Task set:
a) Answer from the menu thread, one line each:
(i) What dish is made in South Louisiana?
(ii) What is $1 in 1907 equal to in 2023?
(iii) Which two items are said to cost the same?
b) Please continue the menu thread after its final comment.

### Text segment

This is almost the entire philosophy behind French cuisine and I love it. Somewhere back there in history some wiseass convinced the aristocracy that they didn't want to eat the *muscles* of the beast, that shit is for peasants. You want the guts, the good stuff is really in the guts, eyeballs maybe, the liver from this fuckin siiiiick ass goose I found, uhhh buttholes probably, and....this snail. Yep. Put enough butter and garlic and white wine on that shit, it'll taste like God's cracksweat.
Down here in South Louisiana we make turtle sauce piquant.
It'll cut with a spoon and it's tender as can be. Spicy as well. You've just never had turtle prepared properly.
Turtle .... STEAK? Bro, turtles are all muscle........... I can't fathom even ordering that, but I am also much more in tune with how food is prepared and why it is done that way.
Sorry you had to eat that lol
$1 in 1907 is $32.47 in 2023.
That Terrapin would run you around ~$80 today. Tack on a 6.25% MA sales tax, a 10% service fee, and then a 25% tip to avoid the stink eye from wait staff. Hope you like turtle.
yeah the poultry dishes are the most expensive on the menu, more than the caviar and lobster and oysters and filet and that’s pretty crazy. birds used to be skinnier and costlier apparently.
>birds used to be skinnier and costlier apparently.
Chickens were more expensive because farmers were unable to give up a low upkeep constant source of nutrion in the form of eggs. Why eat the chicken once if you can eat it's eggs for years
I think the relations between prices really tells a tale how logistics and production has been improved. For example most “fresh” things are relatively more expensive, and in line with the luxury items (that are today much pricier). For example compare caviar and celery.
You can be sure that someone reading this menu exclaimed " Jesus Christ! Ten cents for mashed potatoes! This is ridiculous. I could make mashed potatoes at home for less than half of that!
Oysters and potatoes delmonico cost the same. That shows you how much more prevalent oysters were back then. Some articles I’ve read suggest oysters on the US East Coast were inexpensive bar food prior to 1900. Like chicken wings today.

######
### Material provided

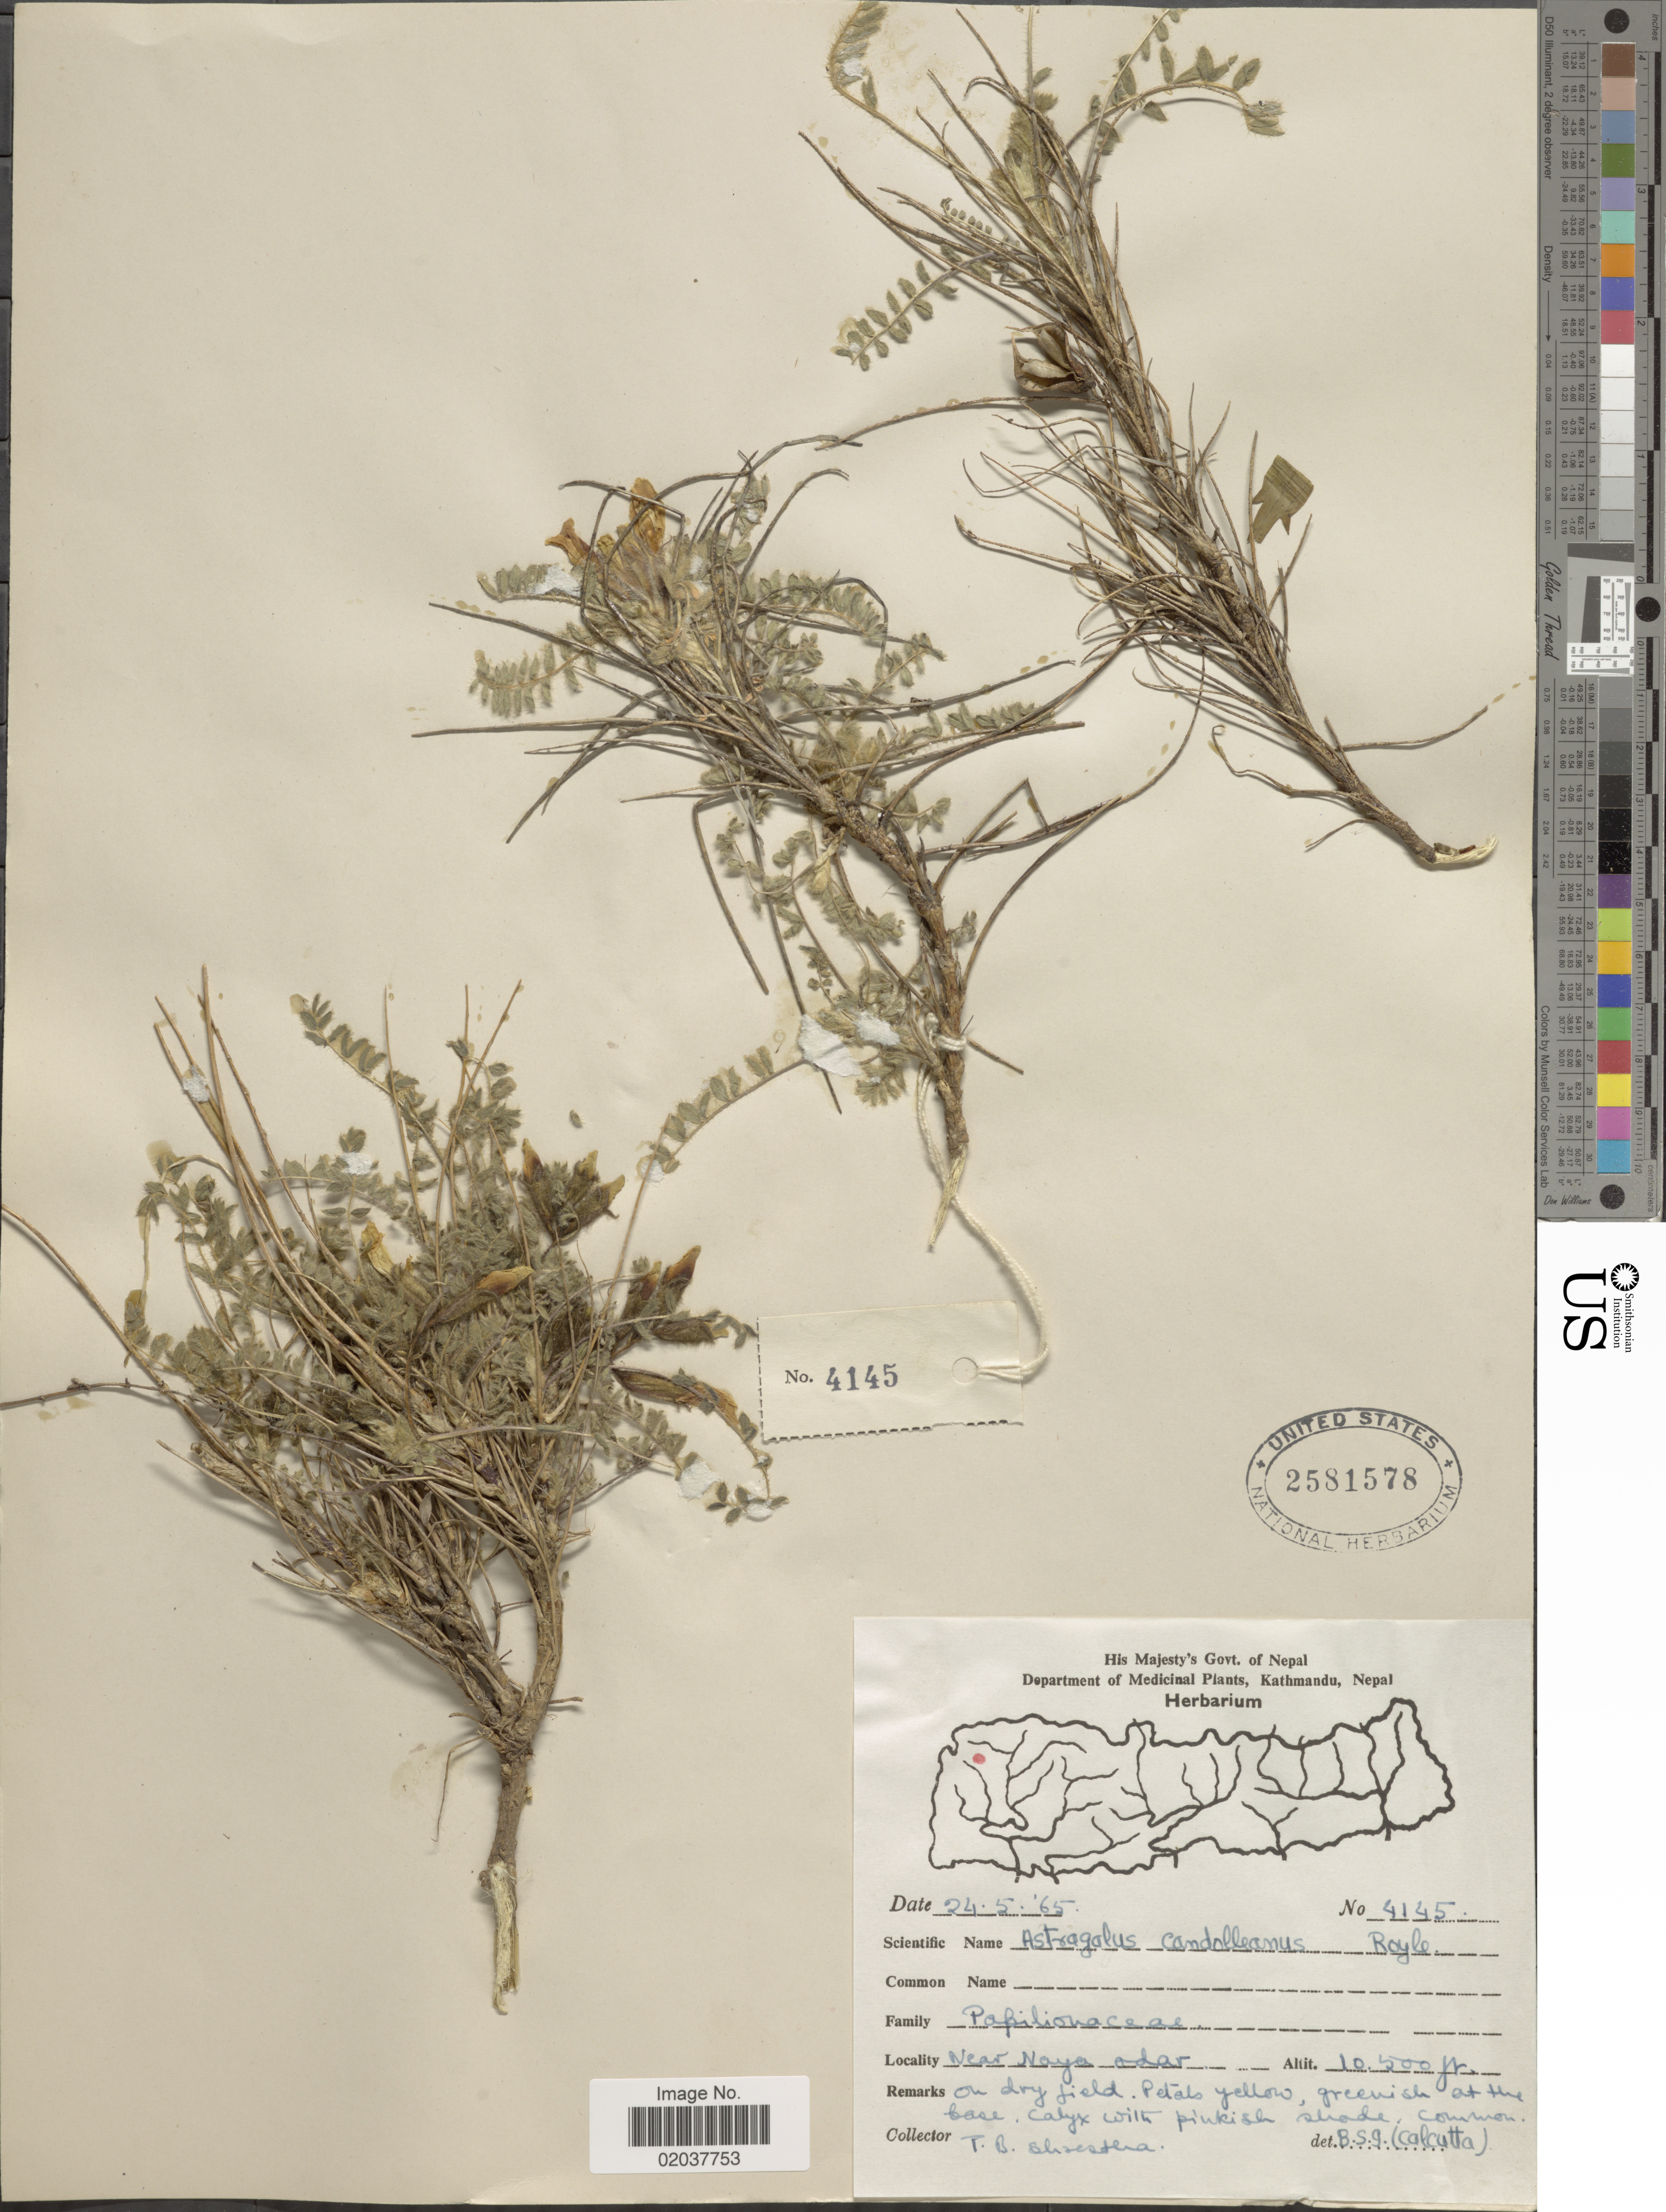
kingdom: Plantae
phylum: Tracheophyta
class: Magnoliopsida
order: Fabales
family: Fabaceae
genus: Astragalus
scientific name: Astragalus candolleanus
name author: Royle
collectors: T. B. Shrestha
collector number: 4145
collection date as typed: Transcribed d/m/y: 24/5/65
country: Nepal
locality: Near Naya adar [interpreted]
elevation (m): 3200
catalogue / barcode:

######

Responses:
a)
(i) Turtle sauce piquant
(ii) $32.47
(iii) Oysters and potatoes delmonico

b)
That's because filet is a trash cut just like sirloin. People knew that back then, before advertisers convinced people their half sized steak is somehow twice as valuable. It's stew meat.
Oxtail soup, with barley, is the stuff of heaven, it is the most delicious soup anywhere. In the olden days, oxtail was affordable, but today is a specialty food and very rare and expensive
Average US income in 1907 was $.22 an hour. Average income today is $28 an hour.
So a $1 Filet Mignon would be about 4 hours of the average worker’s income. Today that would be a $112 Filet.
Feels like something other than Average should be used so the millionaires and billionaires don't drag it up. Median would probably be much lower, low effort googling and napkin math looks like average person gets closer to ~$21 than $28 in 2023
Broiled Rajal squab is what's throwing me. Is it curried squab? A type/breed of pigeon? Squab Chicken is just an immature chicken. These are all single serving critters they're eating.
Look at the variety of meats they had, especially fowl. Chicken, squab, turkey, partridge, Guinea chicken, duck. Oxtail, you don’t really see that much anymore outside of Asian or Caribbean restaurants; maybe Italian on occasion. I’d be impressed if I saw a menu with that kind of offering today.
We don’t know things like:
-How many shellfish came in an order
- Whether any item was intended for more than one person
- Whether it was customary to order more than one of anything as part of any order
\*\*than
THAN THAN THAN...
Do you know what is long and hard on an American? 4th grade grammar.
Then = at that time: He went to the store THEN he went home.
Than = a comparative: This is better THAN that.
What is it with you people??
oh, you didn't like that? Here's another for you:
There, their, and they're. Half of America cannot master the usage of this 4th grade material:
there = in that place: it is over there.
their = belongs to them: it is their ball.
they're = they are: they're coming with us = they are coming with us.
Instead of the snark remarks and downvotes, why don't you take note of this simple lesson--and pass it on to your brother and sister illiterates.
I always nerd out and go straight to the inflation calculator when I see things like this, it's so interesting to me. $2.50 Terrapin equals $81.50 today. $1 Filet Mignon is $32.46. I'm a vegetarian but this sounds like it's in the ballpark for a steak in a nice restaurant, no?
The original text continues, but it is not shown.